= To-do item =
Write out everything in the listing below, from the line containing "(Dynamic Sparse Multi-Head" down to the line containing "## 分块注意力 [Deprecated]", including both of those lines.

= Supplied records =
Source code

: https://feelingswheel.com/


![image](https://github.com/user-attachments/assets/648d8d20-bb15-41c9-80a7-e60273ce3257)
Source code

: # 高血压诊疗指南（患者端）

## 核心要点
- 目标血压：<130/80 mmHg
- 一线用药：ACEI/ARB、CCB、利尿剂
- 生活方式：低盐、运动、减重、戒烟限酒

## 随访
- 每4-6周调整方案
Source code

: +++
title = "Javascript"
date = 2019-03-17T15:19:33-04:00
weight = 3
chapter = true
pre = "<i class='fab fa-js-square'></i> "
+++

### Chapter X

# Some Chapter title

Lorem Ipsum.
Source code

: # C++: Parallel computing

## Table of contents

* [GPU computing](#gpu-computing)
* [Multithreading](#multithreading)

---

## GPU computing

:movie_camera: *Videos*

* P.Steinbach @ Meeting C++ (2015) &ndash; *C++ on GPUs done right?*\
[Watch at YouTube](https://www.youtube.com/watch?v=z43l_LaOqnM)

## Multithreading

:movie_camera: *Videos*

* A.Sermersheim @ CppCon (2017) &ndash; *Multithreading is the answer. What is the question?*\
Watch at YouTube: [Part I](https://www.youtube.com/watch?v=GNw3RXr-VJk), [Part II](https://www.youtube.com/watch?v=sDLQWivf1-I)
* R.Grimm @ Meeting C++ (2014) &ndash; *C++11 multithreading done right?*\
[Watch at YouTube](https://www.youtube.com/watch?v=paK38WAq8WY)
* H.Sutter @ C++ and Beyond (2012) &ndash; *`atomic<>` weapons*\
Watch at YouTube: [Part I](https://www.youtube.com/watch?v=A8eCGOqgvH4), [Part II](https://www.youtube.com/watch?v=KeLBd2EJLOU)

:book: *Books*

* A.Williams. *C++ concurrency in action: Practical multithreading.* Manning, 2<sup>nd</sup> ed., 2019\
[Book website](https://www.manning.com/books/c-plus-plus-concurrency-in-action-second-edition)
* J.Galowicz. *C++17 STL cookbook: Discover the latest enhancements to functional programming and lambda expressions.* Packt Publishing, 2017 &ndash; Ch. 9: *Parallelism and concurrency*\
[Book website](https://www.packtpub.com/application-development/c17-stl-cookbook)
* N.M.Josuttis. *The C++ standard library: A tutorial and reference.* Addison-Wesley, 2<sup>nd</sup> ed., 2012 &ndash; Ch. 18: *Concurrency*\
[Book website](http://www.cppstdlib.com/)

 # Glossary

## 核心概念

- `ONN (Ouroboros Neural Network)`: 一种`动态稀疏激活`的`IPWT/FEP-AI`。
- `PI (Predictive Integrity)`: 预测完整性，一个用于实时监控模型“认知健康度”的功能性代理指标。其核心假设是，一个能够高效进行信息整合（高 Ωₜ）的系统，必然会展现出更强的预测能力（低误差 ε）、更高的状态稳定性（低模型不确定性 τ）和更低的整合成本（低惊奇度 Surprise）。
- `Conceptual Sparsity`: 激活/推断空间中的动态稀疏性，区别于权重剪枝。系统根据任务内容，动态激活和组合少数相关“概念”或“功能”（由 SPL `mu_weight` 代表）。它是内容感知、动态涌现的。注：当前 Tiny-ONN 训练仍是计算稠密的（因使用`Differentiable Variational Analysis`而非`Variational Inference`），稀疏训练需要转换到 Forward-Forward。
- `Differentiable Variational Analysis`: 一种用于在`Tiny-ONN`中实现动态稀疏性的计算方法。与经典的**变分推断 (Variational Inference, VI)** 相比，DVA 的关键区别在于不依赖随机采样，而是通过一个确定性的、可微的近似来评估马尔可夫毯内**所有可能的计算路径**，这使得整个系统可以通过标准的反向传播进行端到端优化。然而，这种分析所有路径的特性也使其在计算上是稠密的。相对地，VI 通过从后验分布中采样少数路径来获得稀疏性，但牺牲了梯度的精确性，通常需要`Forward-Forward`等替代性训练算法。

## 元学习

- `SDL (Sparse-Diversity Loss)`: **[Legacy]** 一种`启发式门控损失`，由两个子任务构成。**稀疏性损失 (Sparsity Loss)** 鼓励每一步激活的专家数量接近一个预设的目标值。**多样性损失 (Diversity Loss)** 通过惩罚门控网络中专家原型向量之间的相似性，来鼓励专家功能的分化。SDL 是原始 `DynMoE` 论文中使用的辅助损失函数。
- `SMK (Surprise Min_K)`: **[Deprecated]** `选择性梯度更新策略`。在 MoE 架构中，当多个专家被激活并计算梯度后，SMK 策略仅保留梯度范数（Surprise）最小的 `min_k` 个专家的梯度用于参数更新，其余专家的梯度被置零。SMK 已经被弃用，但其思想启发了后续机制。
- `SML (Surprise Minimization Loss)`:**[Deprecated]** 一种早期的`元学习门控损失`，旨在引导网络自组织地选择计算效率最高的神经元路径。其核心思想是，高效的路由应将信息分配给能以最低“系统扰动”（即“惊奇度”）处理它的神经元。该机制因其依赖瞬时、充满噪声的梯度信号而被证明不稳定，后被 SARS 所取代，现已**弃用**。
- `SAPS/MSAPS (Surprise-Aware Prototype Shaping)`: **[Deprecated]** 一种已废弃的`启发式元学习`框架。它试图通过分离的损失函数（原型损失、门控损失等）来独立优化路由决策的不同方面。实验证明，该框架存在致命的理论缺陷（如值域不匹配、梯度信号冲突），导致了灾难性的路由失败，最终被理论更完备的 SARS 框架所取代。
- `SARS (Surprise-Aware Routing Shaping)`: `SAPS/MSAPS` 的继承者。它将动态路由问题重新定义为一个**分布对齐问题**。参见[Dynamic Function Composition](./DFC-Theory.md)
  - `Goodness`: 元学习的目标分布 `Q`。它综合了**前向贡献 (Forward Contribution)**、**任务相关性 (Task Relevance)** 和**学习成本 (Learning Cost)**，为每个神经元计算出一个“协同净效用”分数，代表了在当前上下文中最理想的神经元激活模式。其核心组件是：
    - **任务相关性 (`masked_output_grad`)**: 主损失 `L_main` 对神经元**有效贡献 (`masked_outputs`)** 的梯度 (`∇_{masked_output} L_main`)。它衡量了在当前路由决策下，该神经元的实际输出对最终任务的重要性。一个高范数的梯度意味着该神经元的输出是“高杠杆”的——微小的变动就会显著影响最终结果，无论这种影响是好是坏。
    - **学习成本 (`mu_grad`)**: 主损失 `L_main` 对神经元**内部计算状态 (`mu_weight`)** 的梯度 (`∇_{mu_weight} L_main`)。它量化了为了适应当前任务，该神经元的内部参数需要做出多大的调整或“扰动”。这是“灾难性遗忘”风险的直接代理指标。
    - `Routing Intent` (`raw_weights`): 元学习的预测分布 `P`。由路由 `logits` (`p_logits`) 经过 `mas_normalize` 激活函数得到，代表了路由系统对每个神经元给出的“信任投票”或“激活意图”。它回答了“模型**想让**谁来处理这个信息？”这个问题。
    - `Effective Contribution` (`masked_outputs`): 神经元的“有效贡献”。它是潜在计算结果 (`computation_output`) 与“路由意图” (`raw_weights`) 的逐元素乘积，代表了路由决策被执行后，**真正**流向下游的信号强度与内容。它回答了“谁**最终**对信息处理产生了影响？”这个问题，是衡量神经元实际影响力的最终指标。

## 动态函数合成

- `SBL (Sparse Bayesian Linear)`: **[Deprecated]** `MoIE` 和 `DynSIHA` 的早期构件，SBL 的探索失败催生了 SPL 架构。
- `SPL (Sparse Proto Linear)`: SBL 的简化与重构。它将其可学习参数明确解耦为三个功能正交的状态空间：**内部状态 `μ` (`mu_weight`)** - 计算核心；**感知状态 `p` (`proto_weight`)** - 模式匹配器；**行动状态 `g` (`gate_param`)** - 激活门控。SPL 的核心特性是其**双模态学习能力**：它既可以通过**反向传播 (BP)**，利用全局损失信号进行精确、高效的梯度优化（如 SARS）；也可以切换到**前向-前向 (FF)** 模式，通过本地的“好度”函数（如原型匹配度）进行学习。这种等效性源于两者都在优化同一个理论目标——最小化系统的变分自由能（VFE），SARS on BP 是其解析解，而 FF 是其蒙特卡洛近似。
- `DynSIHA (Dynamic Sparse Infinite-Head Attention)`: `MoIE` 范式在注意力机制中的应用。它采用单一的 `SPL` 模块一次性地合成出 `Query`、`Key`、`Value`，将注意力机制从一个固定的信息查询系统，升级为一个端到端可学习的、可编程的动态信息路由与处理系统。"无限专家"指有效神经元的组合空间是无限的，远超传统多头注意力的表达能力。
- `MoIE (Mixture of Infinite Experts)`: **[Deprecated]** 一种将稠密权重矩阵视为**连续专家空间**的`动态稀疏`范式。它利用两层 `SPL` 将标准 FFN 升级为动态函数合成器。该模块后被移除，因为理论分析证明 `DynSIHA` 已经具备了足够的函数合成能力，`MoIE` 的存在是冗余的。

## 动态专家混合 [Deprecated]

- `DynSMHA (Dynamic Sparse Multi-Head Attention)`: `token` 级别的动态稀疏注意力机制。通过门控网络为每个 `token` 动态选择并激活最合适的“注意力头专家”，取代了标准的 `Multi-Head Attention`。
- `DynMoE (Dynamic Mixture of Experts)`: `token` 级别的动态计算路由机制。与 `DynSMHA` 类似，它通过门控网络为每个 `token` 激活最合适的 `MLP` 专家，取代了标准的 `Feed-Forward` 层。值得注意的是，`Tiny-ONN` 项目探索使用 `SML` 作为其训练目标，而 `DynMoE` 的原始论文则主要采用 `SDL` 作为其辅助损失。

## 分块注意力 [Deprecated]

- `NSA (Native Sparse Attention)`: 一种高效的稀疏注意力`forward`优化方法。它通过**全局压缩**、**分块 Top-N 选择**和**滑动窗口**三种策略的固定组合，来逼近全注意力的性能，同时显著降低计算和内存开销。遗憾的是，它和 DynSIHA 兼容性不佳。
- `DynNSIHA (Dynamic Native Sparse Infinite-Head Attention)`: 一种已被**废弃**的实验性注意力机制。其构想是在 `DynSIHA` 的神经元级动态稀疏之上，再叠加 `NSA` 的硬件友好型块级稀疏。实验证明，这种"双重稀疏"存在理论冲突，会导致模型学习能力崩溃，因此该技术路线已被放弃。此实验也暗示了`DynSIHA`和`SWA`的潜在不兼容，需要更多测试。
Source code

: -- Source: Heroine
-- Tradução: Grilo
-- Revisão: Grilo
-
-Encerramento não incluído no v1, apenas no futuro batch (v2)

= Result of this exercise =
- `DynSMHA (Dynamic Sparse Multi-Head Attention)`: `token` 级别的动态稀疏注意力机制。通过门控网络为每个 `token` 动态选择并激活最合适的“注意力头专家”，取代了标准的 `Multi-Head Attention`。
- `DynMoE (Dynamic Mixture of Experts)`: `token` 级别的动态计算路由机制。与 `DynSMHA` 类似，它通过门控网络为每个 `token` 激活最合适的 `MLP` 专家，取代了标准的 `Feed-Forward` 层。值得注意的是，`Tiny-ONN` 项目探索使用 `SML` 作为其训练目标，而 `DynMoE` 的原始论文则主要采用 `SDL` 作为其辅助损失。

## 分块注意力 [Deprecated]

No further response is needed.